Albert Leo Schlageter führte während der Ruhrbesetzung 1923 Anschläge auf Verkehrsverbindungen der französischen Truppen aus.

Albert Leo Schlageter führte während der Ruhrbesetzung 1923 Anschläge auf Verkehrsverbindungen der französischen Truppen aus.

Die gewalttätigen Auseinandersetzungen fordern weit mehr als 100 Todesopfer. Zur Märtyrerfigur nicht allein der Nazis wird dabei Albert Leo Schlageter, Mitglied einer NSDAP-Tarnorganisation. Ein französisches Militärgericht verurteilt ihn wegen Spionage und Sprengstoffanschlägen im Mai 1923 zum Tode.
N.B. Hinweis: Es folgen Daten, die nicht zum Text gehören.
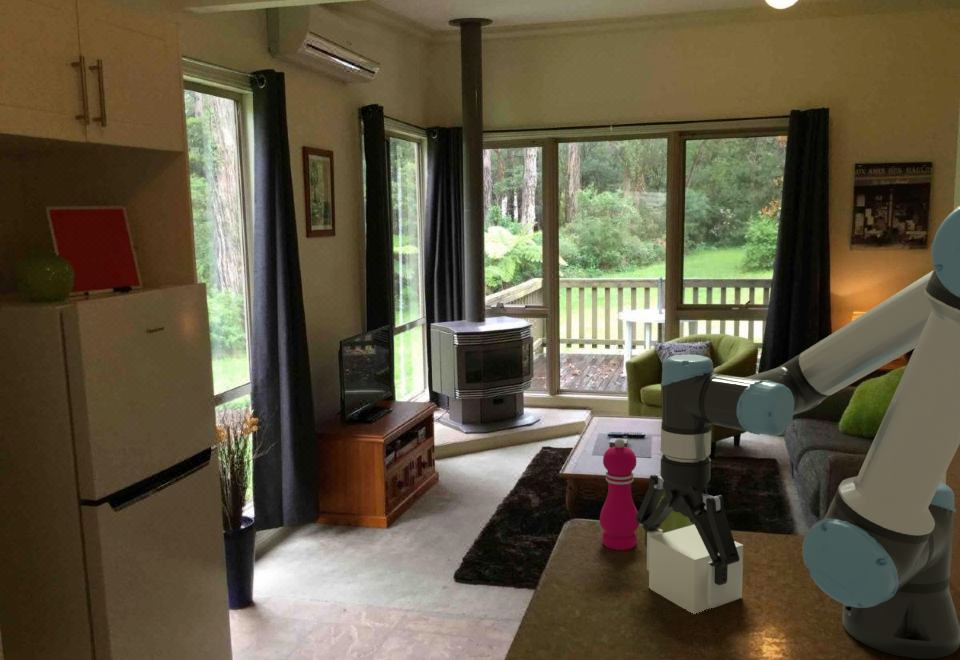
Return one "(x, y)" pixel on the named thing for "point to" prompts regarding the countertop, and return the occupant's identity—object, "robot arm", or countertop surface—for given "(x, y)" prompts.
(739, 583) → the cream cuboid
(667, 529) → the plant pot
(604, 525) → the pepper mill
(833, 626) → the countertop surface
Im Sommer sind die wirtschaftlichen Schwierigkeiten durch die Ruhrbesetzung offensichtlich. Im Juli ist ein Dollar mehr als 160.000 Reichsmark wert. Im August stürzt die Regierung Cuno nach erfolglosen Verhandlungen mit Frankreich. Am 13. August 1923 übernimmt Gustav Stresemann von der Deutschen Volkspartei das Ruder als Reichskanzler und führt eine große Koalition.

Am 26. September 1923 erklärte Stresemann – nach ebenfalls erfolglosen Verhandlungen mit den Franzosen – den Ruhrkampf offiziell für beendet. Paris lenkt ein Jahr später auf Druck der USA und Großbritanniens ein und beendet die Besetzung des Ruhrgebietes im August 1925.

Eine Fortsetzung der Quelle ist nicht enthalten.